The National Minorities Rights Day is observed on December 18 in India to focus on the importance of the rights of religious minorities and the safeguard of their Constitutionally-guaranteed freedoms. India is among the world’s most diverse countries and also the birthplace of four major religions.
The Constitution of India provides for the right to freedom of religion under Articles 25 to 28. Article 25 of the Indian Constitution guarantees freedom of religion to all persons in India. The Constitution envisages a secular model and provides that every person has the right and freedom to choose and practice his or her religion and forbids any form of discrimination or persecution on the basis of religious affiliation.
According to the 2011 Census data, minorities constitute 19.30% (23.37 crore) of India’s population. These include Muslims (14.2%), Christians (2.3%), Sikhs (1.3%), Buddhists (0.7%), Jains (0.4%) and Parsis.
The right to practice and profess any faith has allowed religious communities to thrive in India. Over the years since India’s Independence, laws have been passed both at the Union and State level to protect religious minorities against any form of discrimination or persecution. Moreover, religious as well as linguistic minorities in India are allowed to establish and administer educational institutions of their choice under Article 30 of the Constitution.
On December 18, 1992, the United Nations adopted the Statement on the Individual’s Rights belonging to religious or linguistic, national, or ethnic minorities. It highlighted that the religious, linguistic, cultural, and national identity of minorities shall be respected, preserved, and protected by the nations and within individual territories.
The same year, the Union Government set up the National Commission for Minorities (NCM) under the National Commission for Minorities Act. Initially five religious communities, viz., Muslims, Christians, Sikhs, Buddhists and Zoroastrians (Parsis) were notified as minority communities by the government. In 2014, Jains were also notified as another minority community.
The National Commission for Minorities, based in New Delhi, and State Minorities Commissions based in respective state capitals are constituted as statutory bodies to safeguard and protect the interests of minorities as provided in the Constitution of India and laws enacted by the Parliament and the State Legislatures.
The Union Ministry of Minority Affairs is tasked to ensure a more focused approach towards the issues relating to the notified minority communities. For the benefit of the minority communities, the Ministry generates overall policy and planning, coordination, evaluation, and review of the regulatory framework and development programmes.

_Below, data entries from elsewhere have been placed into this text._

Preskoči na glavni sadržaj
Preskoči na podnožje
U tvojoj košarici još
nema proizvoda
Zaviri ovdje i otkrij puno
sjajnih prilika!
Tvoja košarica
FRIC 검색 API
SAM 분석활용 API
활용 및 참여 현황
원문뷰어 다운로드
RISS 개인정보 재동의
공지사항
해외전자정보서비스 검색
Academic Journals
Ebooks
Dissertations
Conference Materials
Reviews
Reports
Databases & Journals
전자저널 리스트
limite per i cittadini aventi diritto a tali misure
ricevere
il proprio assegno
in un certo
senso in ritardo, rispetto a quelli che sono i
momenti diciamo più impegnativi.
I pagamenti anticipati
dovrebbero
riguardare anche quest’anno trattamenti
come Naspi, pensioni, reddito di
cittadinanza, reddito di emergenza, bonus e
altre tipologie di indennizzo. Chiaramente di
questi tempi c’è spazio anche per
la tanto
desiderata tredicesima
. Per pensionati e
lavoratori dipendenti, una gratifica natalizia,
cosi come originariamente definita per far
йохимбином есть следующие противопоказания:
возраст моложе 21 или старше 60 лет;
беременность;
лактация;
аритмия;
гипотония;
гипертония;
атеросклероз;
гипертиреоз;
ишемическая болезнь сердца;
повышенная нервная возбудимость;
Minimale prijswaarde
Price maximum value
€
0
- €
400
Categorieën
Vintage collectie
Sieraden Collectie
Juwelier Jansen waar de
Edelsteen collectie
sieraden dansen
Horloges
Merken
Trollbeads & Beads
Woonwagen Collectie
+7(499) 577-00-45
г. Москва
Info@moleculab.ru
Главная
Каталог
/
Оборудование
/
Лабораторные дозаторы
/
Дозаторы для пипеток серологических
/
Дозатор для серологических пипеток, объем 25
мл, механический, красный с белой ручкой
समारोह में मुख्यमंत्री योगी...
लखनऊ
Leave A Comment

The National Minorities Rights Day is an occasion to educate people on the importance of religious freedom and harmony and the rights of minorities. It is also an opportunity to aware minorities of their rights and special provisions guaranteed to them under the Constitution. The Minorities Rights Day is a reminder of a vibrant society India has thanks to laws that protect minorities and promote religious tolerance and mutual respect.